:: WORKING DATA

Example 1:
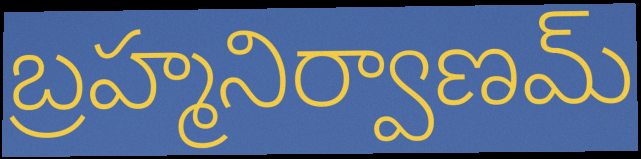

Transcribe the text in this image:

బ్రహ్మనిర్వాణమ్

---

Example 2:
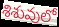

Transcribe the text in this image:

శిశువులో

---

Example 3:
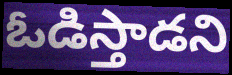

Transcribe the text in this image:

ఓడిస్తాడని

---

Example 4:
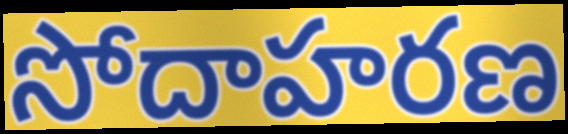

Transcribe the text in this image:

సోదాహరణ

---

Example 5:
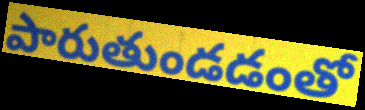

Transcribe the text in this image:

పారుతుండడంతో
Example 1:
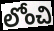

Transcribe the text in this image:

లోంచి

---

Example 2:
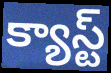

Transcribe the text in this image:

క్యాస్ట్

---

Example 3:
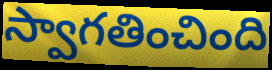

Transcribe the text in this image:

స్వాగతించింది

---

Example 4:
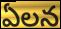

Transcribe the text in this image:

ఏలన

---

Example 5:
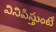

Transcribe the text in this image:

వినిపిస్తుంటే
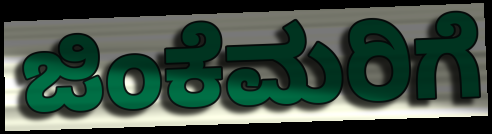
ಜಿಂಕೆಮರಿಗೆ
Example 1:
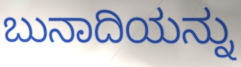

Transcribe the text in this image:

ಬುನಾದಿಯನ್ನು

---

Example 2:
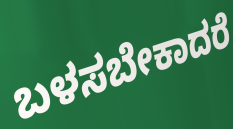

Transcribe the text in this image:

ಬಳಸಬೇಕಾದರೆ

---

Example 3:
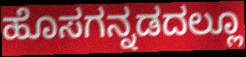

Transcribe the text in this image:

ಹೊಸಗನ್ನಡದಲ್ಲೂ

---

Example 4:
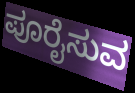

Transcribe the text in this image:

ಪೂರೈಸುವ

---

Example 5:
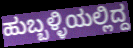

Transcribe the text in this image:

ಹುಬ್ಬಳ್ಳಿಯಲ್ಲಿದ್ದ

::::

PROBLEM STATEMENT:
The pictures in the data should be omitted, and every remaining line set down exactly.

TASK RESULT:
Example 1:

Transcribe the text in this image:

బ్రహ్మనిర్వాణమ్

---

Example 2:

Transcribe the text in this image:

శిశువులో

---

Example 3:

Transcribe the text in this image:

ఓడిస్తాడని

---

Example 4:

Transcribe the text in this image:

సోదాహరణ

---

Example 5:

Transcribe the text in this image:

పారుతుండడంతో
Example 1:

Transcribe the text in this image:

లోంచి

---

Example 2:

Transcribe the text in this image:

క్యాస్ట్

---

Example 3:

Transcribe the text in this image:

స్వాగతించింది

---

Example 4:

Transcribe the text in this image:

ఏలన

---

Example 5:

Transcribe the text in this image:

వినిపిస్తుంటే
ಜಿಂಕೆಮರಿಗೆ
Example 1:

Transcribe the text in this image:

ಬುನಾದಿಯನ್ನು

---

Example 2:

Transcribe the text in this image:

ಬಳಸಬೇಕಾದರೆ

---

Example 3:

Transcribe the text in this image:

ಹೊಸಗನ್ನಡದಲ್ಲೂ

---

Example 4:

Transcribe the text in this image:

ಪೂರೈಸುವ

---

Example 5:

Transcribe the text in this image:

ಹುಬ್ಬಳ್ಳಿಯಲ್ಲಿದ್ದ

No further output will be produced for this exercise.